Passage for review:
=== Begin Enclosure ===
Figure 5. Resolution comparison between conventional seismic display and a Paradise multiattribute SOM classification. (a) Seismic amplitude profile through the 6 well and (b) the SOM results of the same profile identifying the Eagle Ford group that comprises 26 sample based neuron clusters, which are calibrated to facies and systems tracts. The 2D color map displays the associated neuron cluster colors. Seismic data owned by and provided courtesy of Seitel Inc.

The basal clay shale (BCS) in Figure 5b is resolved distinctly on top of the Buda generally by the #1 neuron in dark gray. Its lithologic and neural uniqueness is concomitant with its distal detrital or pelagic emplacement after deposition of the underlying Buda carbonates. The BCS is distinct also from the overlying regressive downlap of two red neurons (black arrow) and subsequent transgressive (white arrow) of the grayish-gold Eagle Ford high-resistivity organic rich facies.

A previously unresolved, encapsulated, and discontinuous core of rust-colored facies, now evident within the gold section of the lower Eagle Ford Shale is also well resolved in the pilot holes for wells 6 (Figure 5) and 8 (Figure 6). As seen in Figure 6, the logs in well 8 can be correlated directly to the classification and thicknesses of the various units in the Eagle Ford. The specific neurons that identify the various facies are noted in Figure 6b. The expanded display of the SOM results in Figure 7a denotes a low-resistivity gold thin bed that is identified by a single neuron (#55) and is one sample thick (2 ms). The areal distribution of the rust geobody is exhibited in Figure 8a where the SOM classification is displayed 12 ms below and parallel with the top Eagle Ford Shale horizon. Figure 8a shows where the rust facies intersects this horizon, and the associated fairway is relatively wide. Figure 8b denotes the same horizon 4 ms deeper where the fairway becomes narrower. The 2D color map associated with Figures 8a and 8b indicate this rust geobody is delineated by three neurons (circled on 2D color map) and has been calibrated to be the high-resistivity reservoir type. This SOM analysis identifies not only relatively thin facies but also their associated areal distribution.

Callibrating SOM results to well logs

Figure 6. Resolution calibration to well logs for well 8. (a) Profile through the well 8 location displays the SOM results correlated to specific units of this well; (b) well 8 logs identifying members of the Eagle Ford group and correlated with the SOM results of (a). The color code on logs is generalized after neuron clusters for facies tracts from top Buda to top Eagle Ford shale. These include grays that represent the basal clay shale (neuron 1), a rust color band over the high-resistivity laminated dark gold and encapsulated rust geobody target zone (neurons 53, 54, and 60), a thin portion of the lighter gold low resistivity clastic onlap facies (neuron 55), and the two lowresistivity red ashy infill beds (neuron 63 and 64).

The Eagle Ford ash (Figure 7a) lies above the gold and comprises a different red facies than the carbonate downlap; it is resolved as discontinuous and concave or low-seeking fill at the top of the Eagle Ford Shale. The Upper Eagle Ford marl, in purple and magenta colors in Figure 7a, rather than showing simple layers, exhibits updip and downdip facies changes and features that appear to calibrate to facies changes from a basal unit that is clay rich (lavender-neurons #15 and #16) to a slightly more quartz-enriched (magenta-neurons #6 and #8) zone. Organic content may also contribute to these variations. The white dashed line in Figure 7a, located above neuron #6 (magenta), represents the intricate unconformity between the Austin Chalk and the Eagle Ford Group.
=== End Enclosure ===
The data:
=== Begin Enclosure ===
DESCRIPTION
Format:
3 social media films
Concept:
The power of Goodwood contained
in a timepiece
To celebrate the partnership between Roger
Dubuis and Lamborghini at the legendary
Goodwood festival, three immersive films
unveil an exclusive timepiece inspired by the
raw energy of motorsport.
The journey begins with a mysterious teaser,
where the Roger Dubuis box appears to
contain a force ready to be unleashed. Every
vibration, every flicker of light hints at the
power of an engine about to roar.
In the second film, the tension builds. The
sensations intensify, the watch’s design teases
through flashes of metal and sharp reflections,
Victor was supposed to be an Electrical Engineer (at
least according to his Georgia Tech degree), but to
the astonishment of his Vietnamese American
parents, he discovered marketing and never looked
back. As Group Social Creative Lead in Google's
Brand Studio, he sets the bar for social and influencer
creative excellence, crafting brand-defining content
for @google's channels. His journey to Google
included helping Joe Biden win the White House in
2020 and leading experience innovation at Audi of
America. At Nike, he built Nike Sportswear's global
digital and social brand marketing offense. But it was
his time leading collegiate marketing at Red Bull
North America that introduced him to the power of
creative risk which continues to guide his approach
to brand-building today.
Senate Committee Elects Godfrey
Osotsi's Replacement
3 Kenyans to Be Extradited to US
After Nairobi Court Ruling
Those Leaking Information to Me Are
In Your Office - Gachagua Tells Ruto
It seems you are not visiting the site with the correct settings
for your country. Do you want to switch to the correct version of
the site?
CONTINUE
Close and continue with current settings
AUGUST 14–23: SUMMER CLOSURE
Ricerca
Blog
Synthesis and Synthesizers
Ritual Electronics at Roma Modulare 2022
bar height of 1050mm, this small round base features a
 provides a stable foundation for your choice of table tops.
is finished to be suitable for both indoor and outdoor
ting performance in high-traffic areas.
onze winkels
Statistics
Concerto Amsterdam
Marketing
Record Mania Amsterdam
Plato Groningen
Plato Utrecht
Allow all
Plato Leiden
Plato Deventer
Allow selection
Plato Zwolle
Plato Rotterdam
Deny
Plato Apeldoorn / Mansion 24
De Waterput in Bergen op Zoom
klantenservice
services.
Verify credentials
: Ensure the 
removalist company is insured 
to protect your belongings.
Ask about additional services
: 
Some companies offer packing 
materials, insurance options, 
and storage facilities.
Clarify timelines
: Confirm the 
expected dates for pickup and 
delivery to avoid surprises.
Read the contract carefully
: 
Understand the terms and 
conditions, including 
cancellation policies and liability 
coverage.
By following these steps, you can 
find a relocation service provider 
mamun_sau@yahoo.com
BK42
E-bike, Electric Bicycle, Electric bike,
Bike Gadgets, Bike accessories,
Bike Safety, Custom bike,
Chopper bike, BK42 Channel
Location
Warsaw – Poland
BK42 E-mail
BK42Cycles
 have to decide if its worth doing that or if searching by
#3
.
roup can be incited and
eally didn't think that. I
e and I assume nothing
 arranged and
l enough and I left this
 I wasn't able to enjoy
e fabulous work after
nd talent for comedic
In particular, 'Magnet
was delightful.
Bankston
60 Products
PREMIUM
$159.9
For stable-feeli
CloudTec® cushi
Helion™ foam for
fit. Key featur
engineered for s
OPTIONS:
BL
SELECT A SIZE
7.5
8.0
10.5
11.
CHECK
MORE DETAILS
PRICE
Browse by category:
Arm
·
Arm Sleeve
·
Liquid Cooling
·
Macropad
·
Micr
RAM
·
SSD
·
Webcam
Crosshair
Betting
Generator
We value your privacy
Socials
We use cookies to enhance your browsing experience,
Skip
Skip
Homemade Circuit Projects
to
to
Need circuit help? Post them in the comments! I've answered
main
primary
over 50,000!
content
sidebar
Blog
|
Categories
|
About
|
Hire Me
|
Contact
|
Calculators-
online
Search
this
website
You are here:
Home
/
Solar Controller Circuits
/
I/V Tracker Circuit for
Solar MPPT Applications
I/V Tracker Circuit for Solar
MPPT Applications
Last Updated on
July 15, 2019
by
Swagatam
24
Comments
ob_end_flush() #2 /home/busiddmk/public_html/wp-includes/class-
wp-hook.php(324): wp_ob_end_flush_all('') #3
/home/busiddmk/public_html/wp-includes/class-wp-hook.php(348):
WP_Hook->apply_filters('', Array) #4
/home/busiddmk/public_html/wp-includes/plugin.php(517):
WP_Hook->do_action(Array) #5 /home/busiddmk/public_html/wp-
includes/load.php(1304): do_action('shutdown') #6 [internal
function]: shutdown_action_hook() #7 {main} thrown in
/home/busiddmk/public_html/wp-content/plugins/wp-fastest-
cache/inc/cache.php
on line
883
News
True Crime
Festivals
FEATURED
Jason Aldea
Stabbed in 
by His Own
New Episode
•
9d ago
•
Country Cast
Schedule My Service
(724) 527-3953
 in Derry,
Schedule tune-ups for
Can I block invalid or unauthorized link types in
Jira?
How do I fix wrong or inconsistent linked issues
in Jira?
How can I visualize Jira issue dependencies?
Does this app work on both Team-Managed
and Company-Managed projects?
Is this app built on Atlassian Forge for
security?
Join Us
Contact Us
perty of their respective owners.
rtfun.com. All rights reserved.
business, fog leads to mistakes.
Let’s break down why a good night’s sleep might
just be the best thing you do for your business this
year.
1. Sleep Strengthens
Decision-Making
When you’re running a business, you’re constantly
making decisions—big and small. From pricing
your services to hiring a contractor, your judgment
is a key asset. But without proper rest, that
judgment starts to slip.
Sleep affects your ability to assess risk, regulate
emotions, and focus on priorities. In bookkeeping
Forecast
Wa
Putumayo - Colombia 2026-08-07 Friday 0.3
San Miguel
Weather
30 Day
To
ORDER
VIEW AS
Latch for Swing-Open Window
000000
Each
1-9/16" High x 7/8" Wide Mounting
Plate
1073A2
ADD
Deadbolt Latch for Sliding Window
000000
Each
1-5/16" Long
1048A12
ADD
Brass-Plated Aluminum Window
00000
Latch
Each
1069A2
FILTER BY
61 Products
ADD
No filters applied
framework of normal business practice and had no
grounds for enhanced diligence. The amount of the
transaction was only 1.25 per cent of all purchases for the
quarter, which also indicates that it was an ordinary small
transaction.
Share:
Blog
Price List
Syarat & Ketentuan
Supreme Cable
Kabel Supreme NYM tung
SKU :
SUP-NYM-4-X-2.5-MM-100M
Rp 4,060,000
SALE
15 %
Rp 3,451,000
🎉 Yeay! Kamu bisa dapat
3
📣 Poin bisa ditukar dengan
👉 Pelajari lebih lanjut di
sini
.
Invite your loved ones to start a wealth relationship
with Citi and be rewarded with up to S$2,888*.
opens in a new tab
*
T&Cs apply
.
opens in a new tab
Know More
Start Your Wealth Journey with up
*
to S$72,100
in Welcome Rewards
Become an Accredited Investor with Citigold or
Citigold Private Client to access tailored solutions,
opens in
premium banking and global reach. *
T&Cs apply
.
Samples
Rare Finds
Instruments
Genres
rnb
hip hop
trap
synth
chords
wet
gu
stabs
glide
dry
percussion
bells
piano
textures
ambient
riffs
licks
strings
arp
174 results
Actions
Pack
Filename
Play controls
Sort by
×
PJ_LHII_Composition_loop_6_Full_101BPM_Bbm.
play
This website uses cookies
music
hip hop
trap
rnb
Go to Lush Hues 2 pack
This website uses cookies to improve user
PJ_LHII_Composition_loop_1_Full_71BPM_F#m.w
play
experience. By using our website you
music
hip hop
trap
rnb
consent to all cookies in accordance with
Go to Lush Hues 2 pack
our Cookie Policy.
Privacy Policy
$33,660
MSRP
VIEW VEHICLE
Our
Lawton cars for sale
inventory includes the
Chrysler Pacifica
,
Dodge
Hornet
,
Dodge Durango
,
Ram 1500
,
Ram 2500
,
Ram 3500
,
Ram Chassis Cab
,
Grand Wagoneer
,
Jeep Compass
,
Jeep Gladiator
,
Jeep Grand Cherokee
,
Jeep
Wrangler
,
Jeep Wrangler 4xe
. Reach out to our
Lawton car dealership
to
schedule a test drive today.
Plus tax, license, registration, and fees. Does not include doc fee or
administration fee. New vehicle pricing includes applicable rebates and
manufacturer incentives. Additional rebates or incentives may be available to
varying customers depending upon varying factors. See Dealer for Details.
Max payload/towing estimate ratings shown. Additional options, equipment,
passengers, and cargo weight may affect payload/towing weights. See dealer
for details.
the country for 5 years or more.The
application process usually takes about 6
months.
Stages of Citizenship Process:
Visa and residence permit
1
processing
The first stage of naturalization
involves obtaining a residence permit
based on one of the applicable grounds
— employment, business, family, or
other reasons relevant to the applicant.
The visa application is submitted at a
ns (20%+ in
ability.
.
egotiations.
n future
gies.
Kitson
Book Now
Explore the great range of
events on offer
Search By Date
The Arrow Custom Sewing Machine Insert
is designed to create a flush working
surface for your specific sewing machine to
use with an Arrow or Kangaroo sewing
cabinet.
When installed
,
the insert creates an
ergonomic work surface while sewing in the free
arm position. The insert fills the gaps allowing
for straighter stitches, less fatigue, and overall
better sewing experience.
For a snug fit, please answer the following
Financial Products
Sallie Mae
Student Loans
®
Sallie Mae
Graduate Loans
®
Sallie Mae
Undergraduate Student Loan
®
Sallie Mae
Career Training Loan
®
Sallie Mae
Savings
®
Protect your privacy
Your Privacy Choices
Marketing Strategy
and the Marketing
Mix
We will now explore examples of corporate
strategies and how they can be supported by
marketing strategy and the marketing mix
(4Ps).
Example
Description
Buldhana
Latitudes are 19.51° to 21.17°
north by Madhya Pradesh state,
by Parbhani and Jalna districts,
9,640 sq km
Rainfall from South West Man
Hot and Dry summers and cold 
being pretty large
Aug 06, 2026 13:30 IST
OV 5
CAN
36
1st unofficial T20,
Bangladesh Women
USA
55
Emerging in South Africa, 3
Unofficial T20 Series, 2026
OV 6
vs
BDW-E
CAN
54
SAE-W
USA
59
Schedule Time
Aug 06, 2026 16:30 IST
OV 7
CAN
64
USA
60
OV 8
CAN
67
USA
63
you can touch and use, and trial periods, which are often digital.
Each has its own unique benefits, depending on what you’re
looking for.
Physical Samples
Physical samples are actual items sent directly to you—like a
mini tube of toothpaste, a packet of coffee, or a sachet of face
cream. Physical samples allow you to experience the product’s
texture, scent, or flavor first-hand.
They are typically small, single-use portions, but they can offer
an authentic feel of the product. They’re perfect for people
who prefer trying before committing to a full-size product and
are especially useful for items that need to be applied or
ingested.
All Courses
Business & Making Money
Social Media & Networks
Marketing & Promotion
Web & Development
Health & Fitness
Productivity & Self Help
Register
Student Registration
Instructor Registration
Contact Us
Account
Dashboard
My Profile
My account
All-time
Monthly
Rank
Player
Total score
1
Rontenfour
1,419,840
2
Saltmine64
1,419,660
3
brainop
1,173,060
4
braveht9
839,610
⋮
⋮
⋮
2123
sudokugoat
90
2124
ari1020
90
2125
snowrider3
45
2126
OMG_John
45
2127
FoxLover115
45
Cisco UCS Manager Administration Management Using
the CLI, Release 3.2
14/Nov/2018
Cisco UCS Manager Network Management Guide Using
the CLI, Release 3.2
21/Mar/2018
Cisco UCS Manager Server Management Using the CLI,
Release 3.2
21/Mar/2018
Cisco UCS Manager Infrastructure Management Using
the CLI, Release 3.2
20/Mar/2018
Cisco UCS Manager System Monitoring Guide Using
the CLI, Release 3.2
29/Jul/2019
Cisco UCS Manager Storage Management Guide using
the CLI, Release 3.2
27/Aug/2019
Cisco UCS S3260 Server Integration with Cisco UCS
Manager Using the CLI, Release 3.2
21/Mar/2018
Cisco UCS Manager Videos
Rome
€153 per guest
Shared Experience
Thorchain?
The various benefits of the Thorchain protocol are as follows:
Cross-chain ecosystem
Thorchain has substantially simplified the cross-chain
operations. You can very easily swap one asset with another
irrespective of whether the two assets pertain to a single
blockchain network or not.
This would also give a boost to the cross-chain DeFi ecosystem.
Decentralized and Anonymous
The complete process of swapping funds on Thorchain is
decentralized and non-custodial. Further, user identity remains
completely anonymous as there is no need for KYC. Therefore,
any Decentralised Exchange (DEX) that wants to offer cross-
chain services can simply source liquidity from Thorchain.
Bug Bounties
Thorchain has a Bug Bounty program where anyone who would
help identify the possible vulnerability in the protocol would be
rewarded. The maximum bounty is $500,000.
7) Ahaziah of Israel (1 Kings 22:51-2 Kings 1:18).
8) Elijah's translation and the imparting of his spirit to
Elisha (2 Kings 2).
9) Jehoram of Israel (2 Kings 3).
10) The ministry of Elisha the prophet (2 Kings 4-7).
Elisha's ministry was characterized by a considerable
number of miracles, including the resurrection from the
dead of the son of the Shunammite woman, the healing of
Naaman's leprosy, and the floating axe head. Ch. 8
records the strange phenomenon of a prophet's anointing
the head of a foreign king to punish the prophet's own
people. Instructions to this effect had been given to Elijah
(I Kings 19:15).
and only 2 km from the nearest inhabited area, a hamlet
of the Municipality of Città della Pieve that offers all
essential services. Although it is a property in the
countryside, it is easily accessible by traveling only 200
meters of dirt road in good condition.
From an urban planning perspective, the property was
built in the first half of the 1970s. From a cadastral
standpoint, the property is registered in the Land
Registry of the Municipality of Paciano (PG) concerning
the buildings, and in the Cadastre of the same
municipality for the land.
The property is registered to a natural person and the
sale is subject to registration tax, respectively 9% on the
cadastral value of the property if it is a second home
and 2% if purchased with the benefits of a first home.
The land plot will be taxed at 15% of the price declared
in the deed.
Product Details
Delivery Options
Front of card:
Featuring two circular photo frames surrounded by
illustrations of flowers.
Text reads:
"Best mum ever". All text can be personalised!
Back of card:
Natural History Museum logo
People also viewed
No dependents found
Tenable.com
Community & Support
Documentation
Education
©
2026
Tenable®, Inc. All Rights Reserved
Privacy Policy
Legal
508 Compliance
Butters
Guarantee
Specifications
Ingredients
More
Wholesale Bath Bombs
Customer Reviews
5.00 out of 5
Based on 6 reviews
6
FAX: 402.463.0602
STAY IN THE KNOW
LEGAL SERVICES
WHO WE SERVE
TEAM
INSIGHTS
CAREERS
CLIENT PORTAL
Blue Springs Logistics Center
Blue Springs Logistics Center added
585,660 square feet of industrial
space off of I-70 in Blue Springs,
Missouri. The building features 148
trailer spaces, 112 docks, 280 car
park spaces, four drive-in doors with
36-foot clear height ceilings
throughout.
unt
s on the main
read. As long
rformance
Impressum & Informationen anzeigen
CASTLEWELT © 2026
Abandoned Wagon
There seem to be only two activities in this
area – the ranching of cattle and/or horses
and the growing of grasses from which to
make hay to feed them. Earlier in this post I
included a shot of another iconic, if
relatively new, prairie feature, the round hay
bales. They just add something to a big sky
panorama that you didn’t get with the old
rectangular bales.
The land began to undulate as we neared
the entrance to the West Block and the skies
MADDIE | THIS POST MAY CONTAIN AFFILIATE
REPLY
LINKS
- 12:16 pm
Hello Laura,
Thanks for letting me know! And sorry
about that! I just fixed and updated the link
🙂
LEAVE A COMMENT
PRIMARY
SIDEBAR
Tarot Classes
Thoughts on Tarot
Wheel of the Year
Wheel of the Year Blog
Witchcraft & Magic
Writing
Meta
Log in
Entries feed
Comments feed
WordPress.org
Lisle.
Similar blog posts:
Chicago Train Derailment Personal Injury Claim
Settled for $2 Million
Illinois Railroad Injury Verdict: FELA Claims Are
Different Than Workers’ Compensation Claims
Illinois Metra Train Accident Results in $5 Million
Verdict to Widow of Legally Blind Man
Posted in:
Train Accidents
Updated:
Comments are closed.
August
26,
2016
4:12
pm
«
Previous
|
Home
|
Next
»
=== End Enclosure ===
Work order: In the Eagle Ford passage, which single neuron identifies the low-resistivity gold thin bed? The entries are separate from the Eagle Ford passage.

Response: Neuron #55.